__WORK INSTRUCTIONS__.
Each line from the one containing "focal_mm: 105" through the last line of the data below should be printed exactly, please, with any pictures omitted.

(DATA RECORDS)

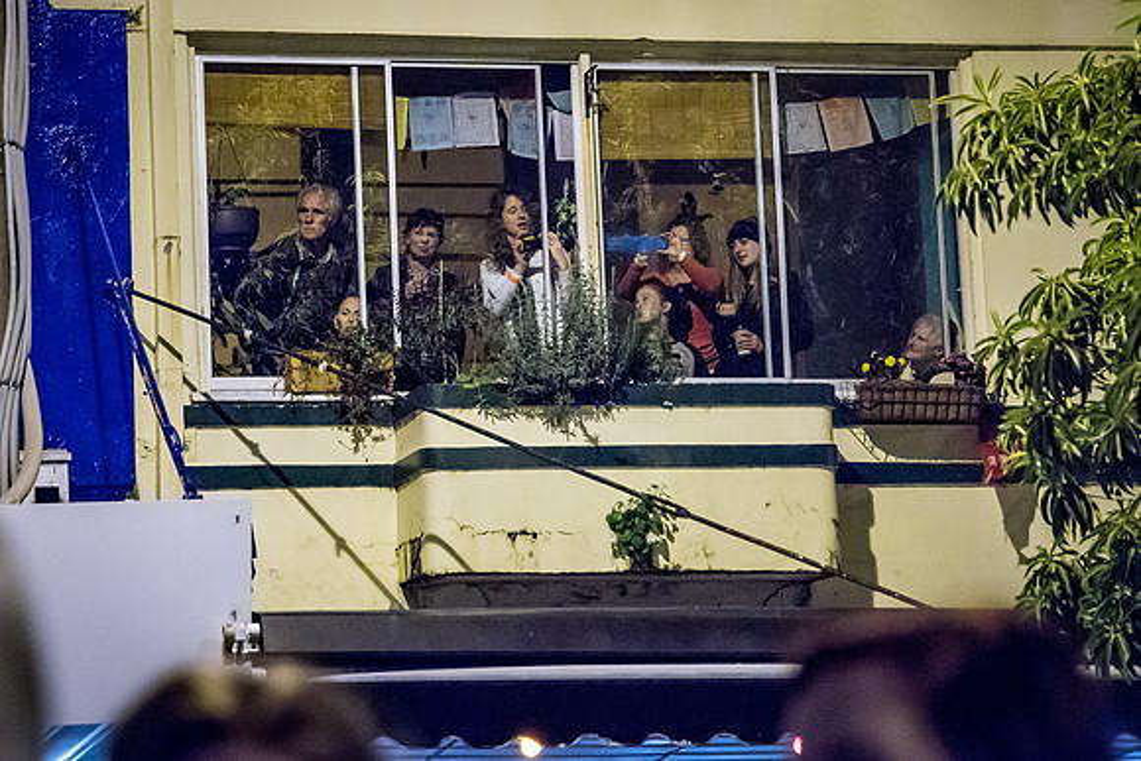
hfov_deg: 19.5
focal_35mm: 105
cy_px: 380
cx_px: 570
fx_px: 3329
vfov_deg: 13.0
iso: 18102
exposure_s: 1/125
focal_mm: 105
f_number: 4
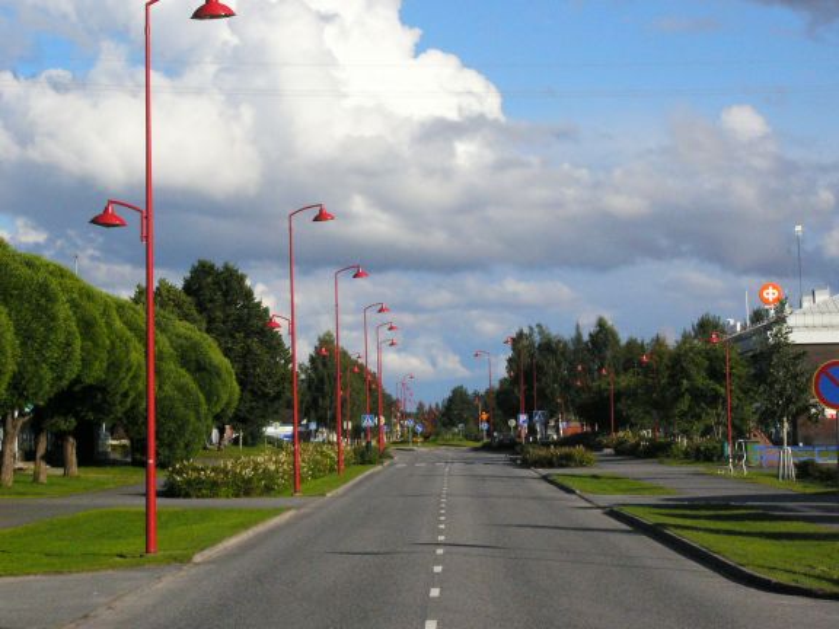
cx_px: 420
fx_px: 2181
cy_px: 314
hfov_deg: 21.8
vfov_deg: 16.4
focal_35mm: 90
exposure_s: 1/1300
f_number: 8
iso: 400
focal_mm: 15
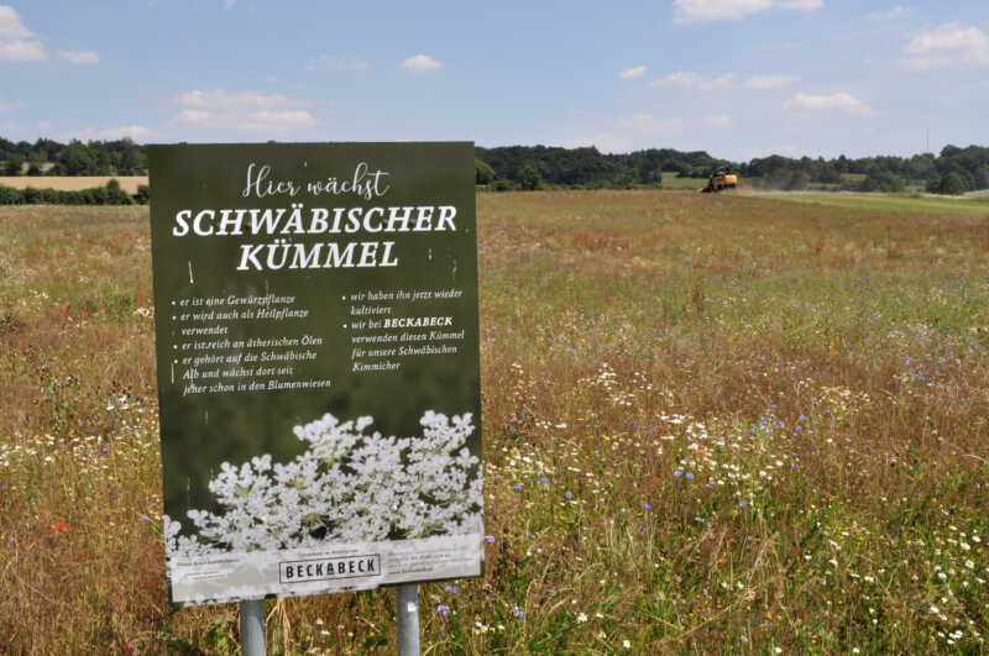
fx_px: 1193
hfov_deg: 45.0
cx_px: 494
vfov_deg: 30.8
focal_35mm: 44
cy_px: 328
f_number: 25
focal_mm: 29
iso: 200
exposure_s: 1/60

(End DATA RECORDS)

__EXERCISE SOLUTION__.
focal_mm: 105
f_number: 4
cx_px: 420
fx_px: 2181
cy_px: 314
hfov_deg: 21.8
vfov_deg: 16.4
focal_35mm: 90
exposure_s: 1/1300
f_number: 8
iso: 400
focal_mm: 15
fx_px: 1193
hfov_deg: 45.0
cx_px: 494
vfov_deg: 30.8
focal_35mm: 44
cy_px: 328
f_number: 25
focal_mm: 29
iso: 200
exposure_s: 1/60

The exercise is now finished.